As for math, it is lamentable that 89% of Latino students don’t meet expectations, but the percentage of all students who fall short is 74%. That’s an unacceptable 30,000 students in the first case, but an unacceptable 105,000 students in the second case. Should Rhode Island really allocate limited resources so as to focus on 30,000 students at the expense of 75,000 when solutions that help the larger group would surely help the smaller group, as well?
Morales refers to National Assessment of Educational Progress (NAEP) scores, and a look at those results deepens the picture. Over the last decade, Hispanic students were the fastest-improving group in Rhode Island, especially in math, on which they now outperform black students. As with other groups, however, the improvement hit a ceiling when teacher-union-favored Governor Lincoln Chafee scuttled the accountability reforms that his predecessor, Governor Donald Carcieri, and then Education Commissioner Deborah Gist had put in place.

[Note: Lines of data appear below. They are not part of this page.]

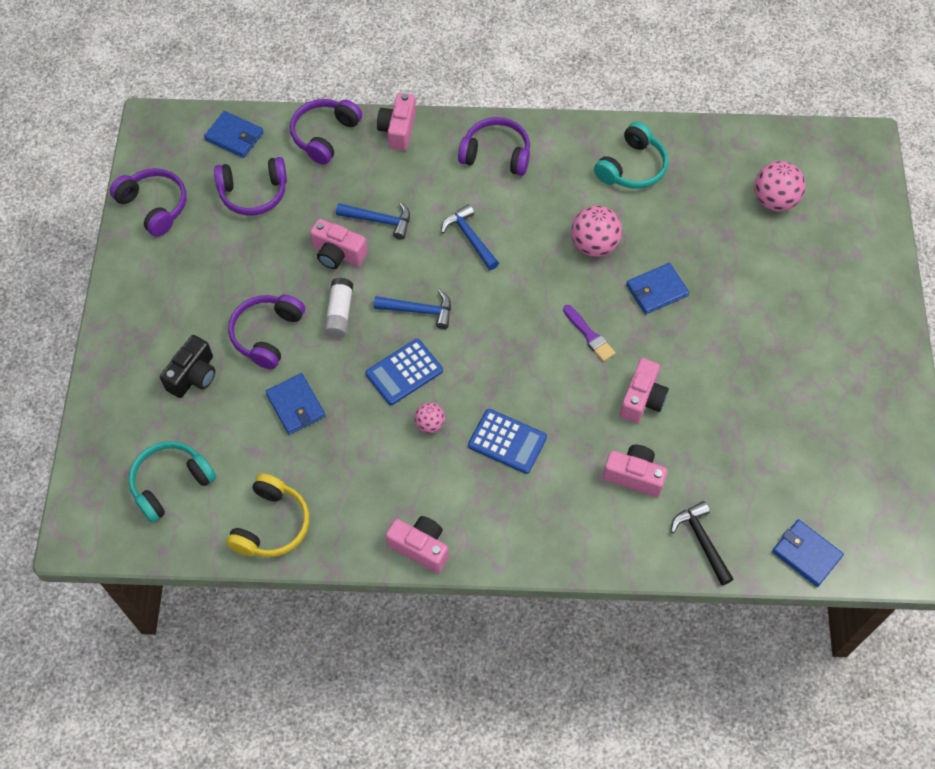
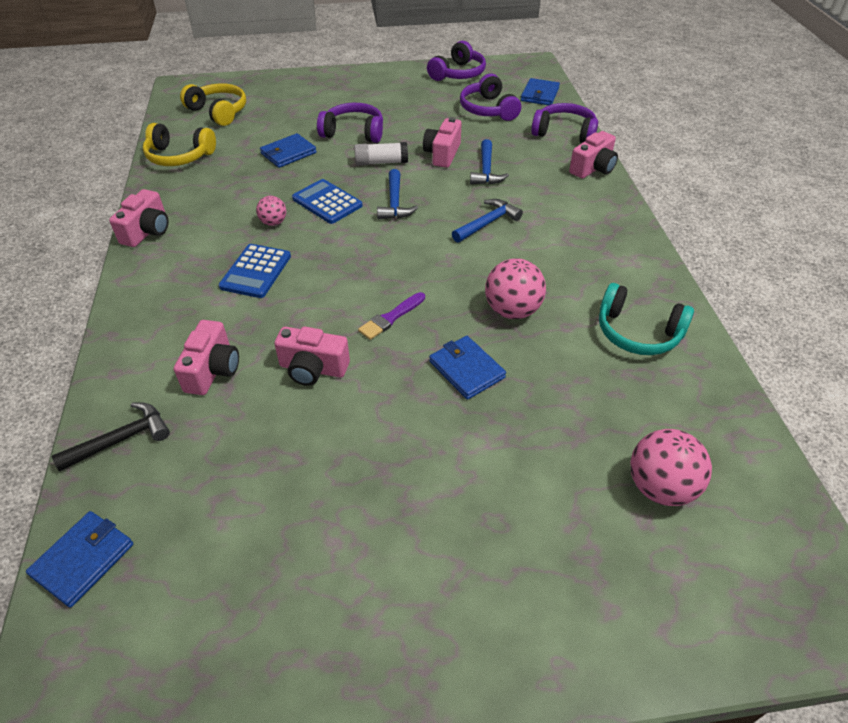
camera: 80 degrees right, 15 degrees down
(171, 483) = (218, 112): turquoise headphones -> yellow headphones
(193, 376) = (311, 108): black camera -> none
(398, 130) = (593, 168): pink camera -> pink camera turned 135 degrees clockwise
(496, 154) = (598, 229): purple headphones -> none

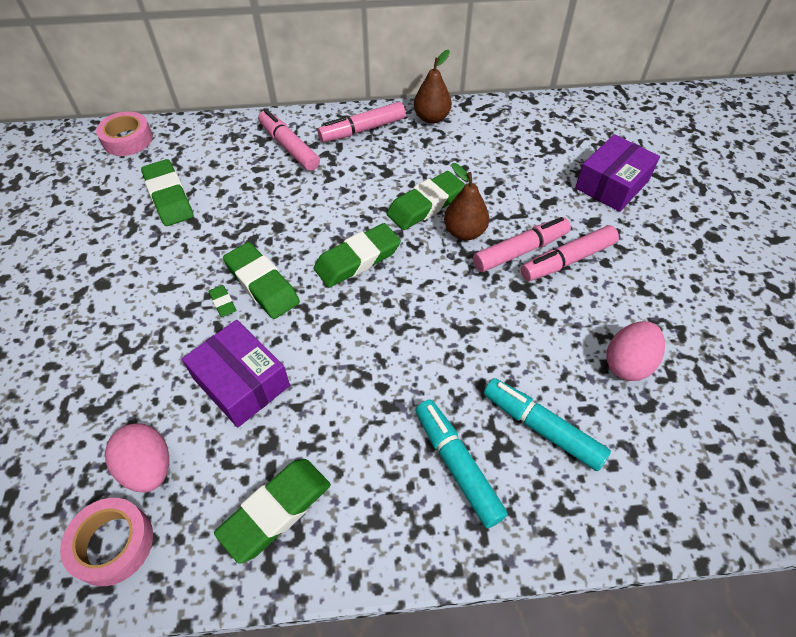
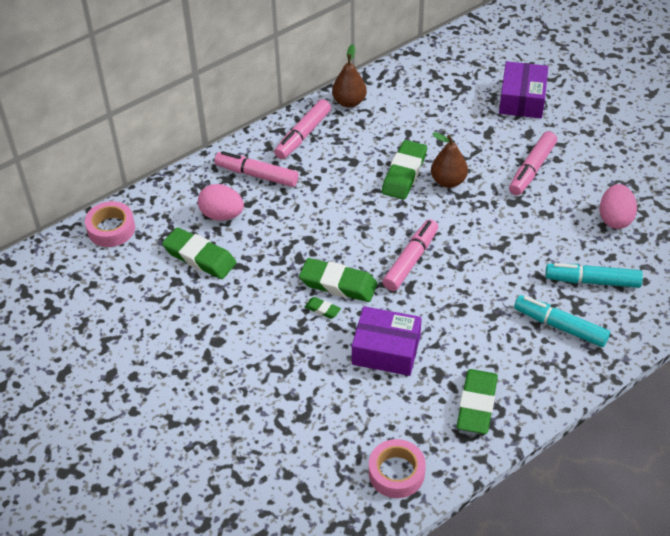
camera: 30 degrees left, 5 degrees down
(148, 468) = (376, 426): pink egg -> pink egg (222, 215)
(357, 259) = (390, 235): green eraser -> none
(520, 251) = (496, 177): pink marker -> pink marker (410, 260)

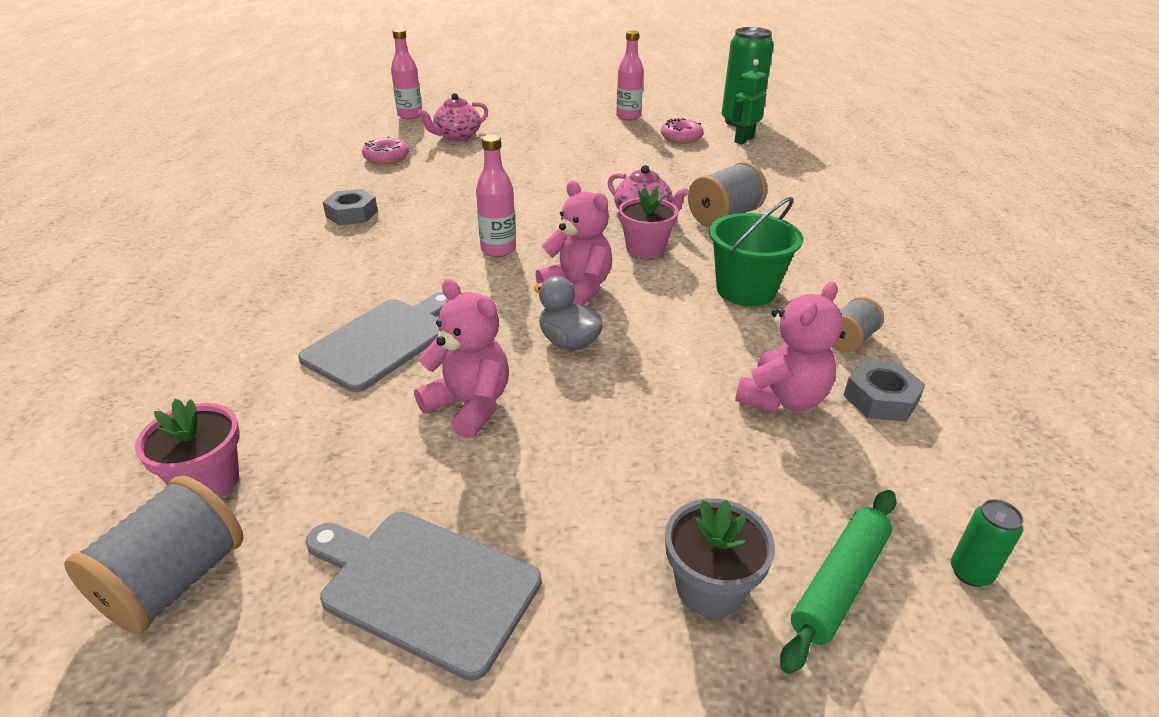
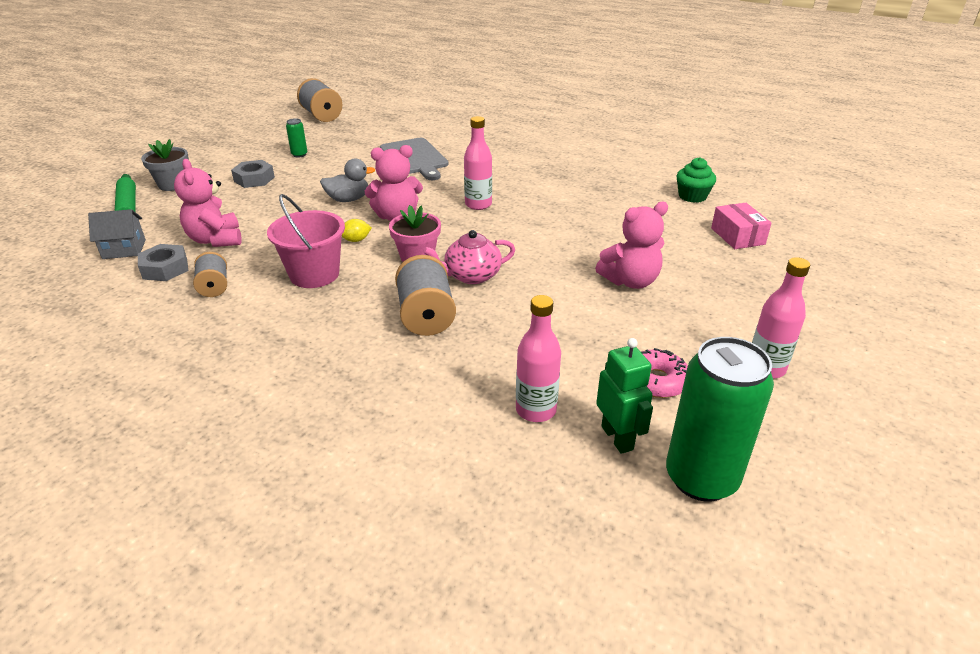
camera: 120 degrees right, 0 degrees up
(207, 481) = (363, 121): pink flower pot -> none
(352, 214) = (584, 170): grey nut -> grey nut (254, 179)
(386, 158) = (692, 196): pink donut -> green cupcake
(410, 116) = (817, 225): pink bottle -> pink bottle (536, 410)
(424, 586) = (259, 144): grey cutting board -> none
(457, 136) = (737, 236): pink teapot -> pink box
(469, 406) = (335, 167): pink teddy bear -> pink teddy bear (630, 281)
(657, 294) = (356, 240): none -> yellow lemon
(746, 290) = (314, 274): green bucket -> pink bucket
(911, 473) = (124, 249): none -> grey house
(970, 572) = (76, 235): green can -> green can (299, 154)

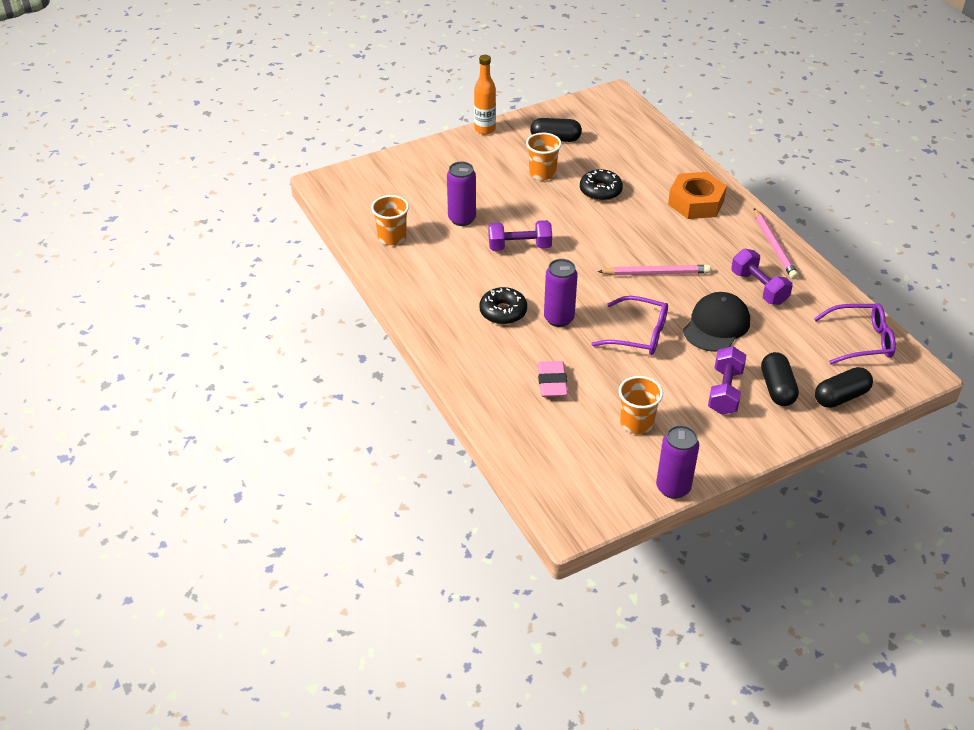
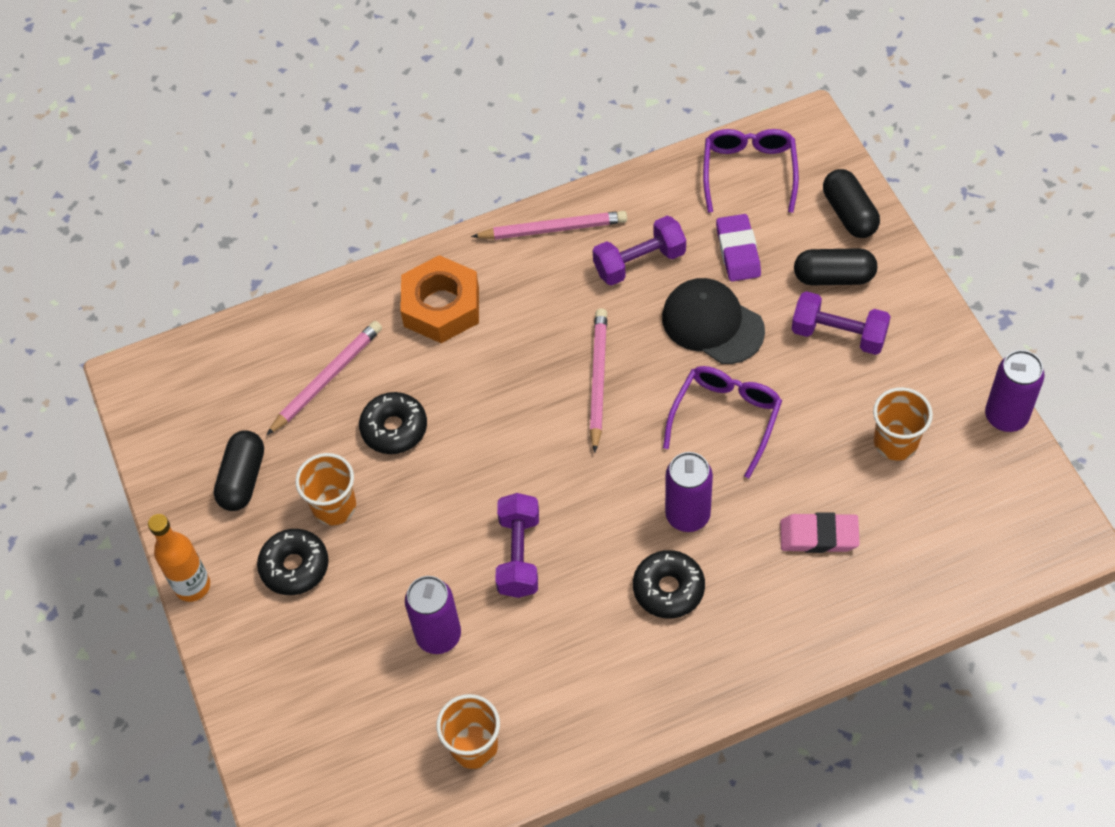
camera: 80 degrees left, 15 degrees up
(501, 163) = (295, 566): none -> black donut
(630, 162) = (327, 379): none -> pink pencil
(784, 336) = (738, 251): none -> purple eraser

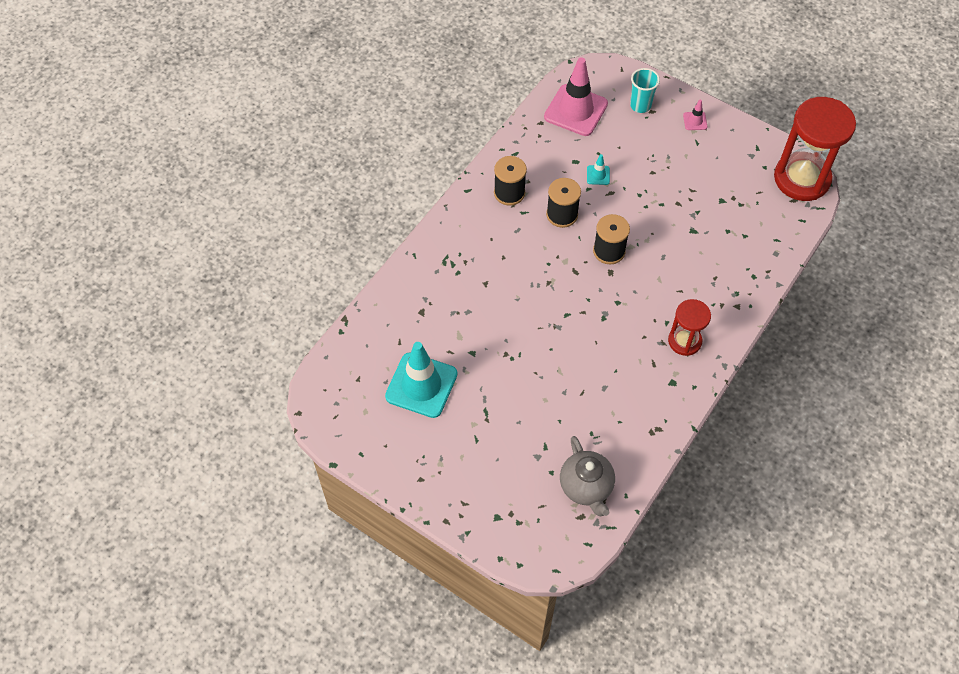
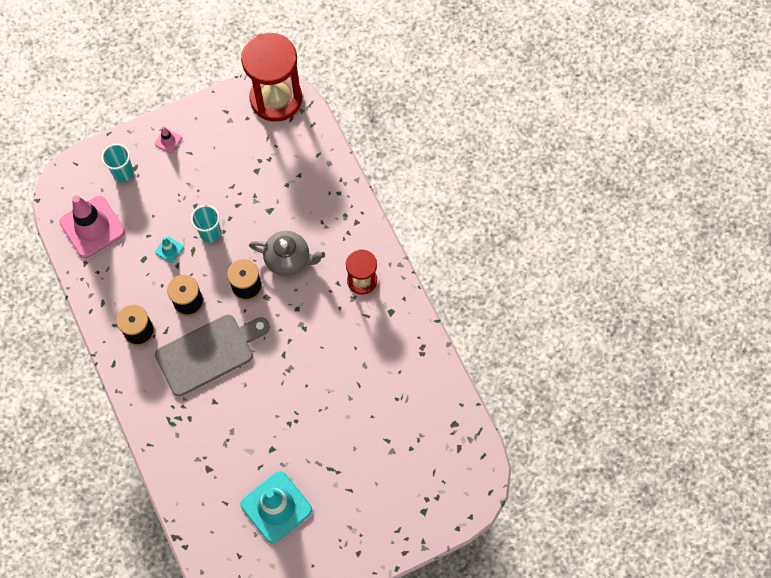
camera: 60 degrees left, 10 degrees up
(527, 255) = (209, 353): none -> grey cutting board
(586, 487) = (438, 429): grey teapot -> grey teapot (288, 259)
(636, 197) = (210, 233): none -> turquoise cup

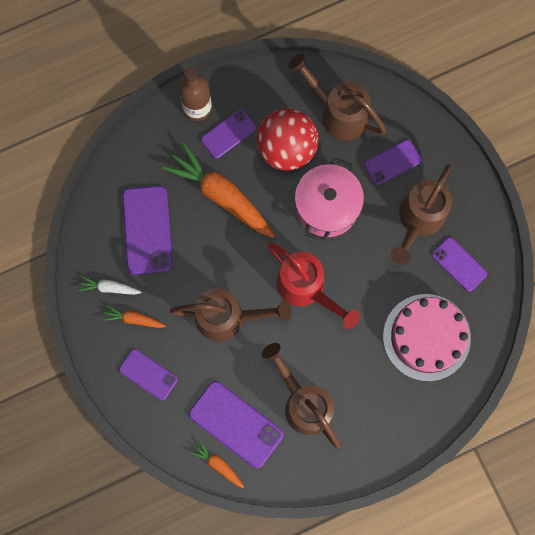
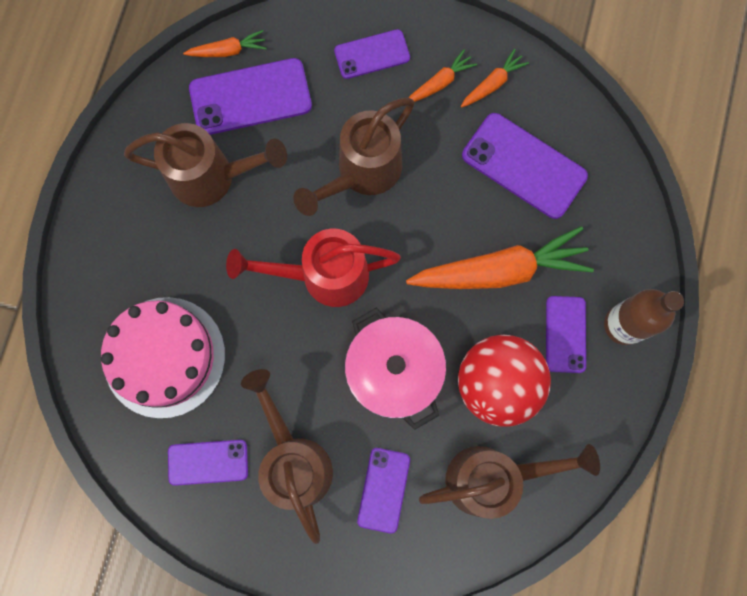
camera: 130 degrees right, 0 degrees up
(109, 288) = (492, 84): white carrot -> orange carrot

In this light, the Latino policy director’s prescriptions are questionable. If 64% of all students can’t even pass a test on English, would it really help matters to “immerse” them in bilingual education? While admittedly not an expert in the area of curriculum development, that sounds like lunacy to me. If our current teacher corps and teaching resources aren’t able to bring 74% of students up to speed in math, does it really make sense to make English-language-learners — around 7% of all students — a key focus of our hiring and purchasing decisions?
The progressive thinking that seeks to push political agendas through racial-grievance guilt trips is a big part of our problem in Rhode Island, and we need to break its hold on us.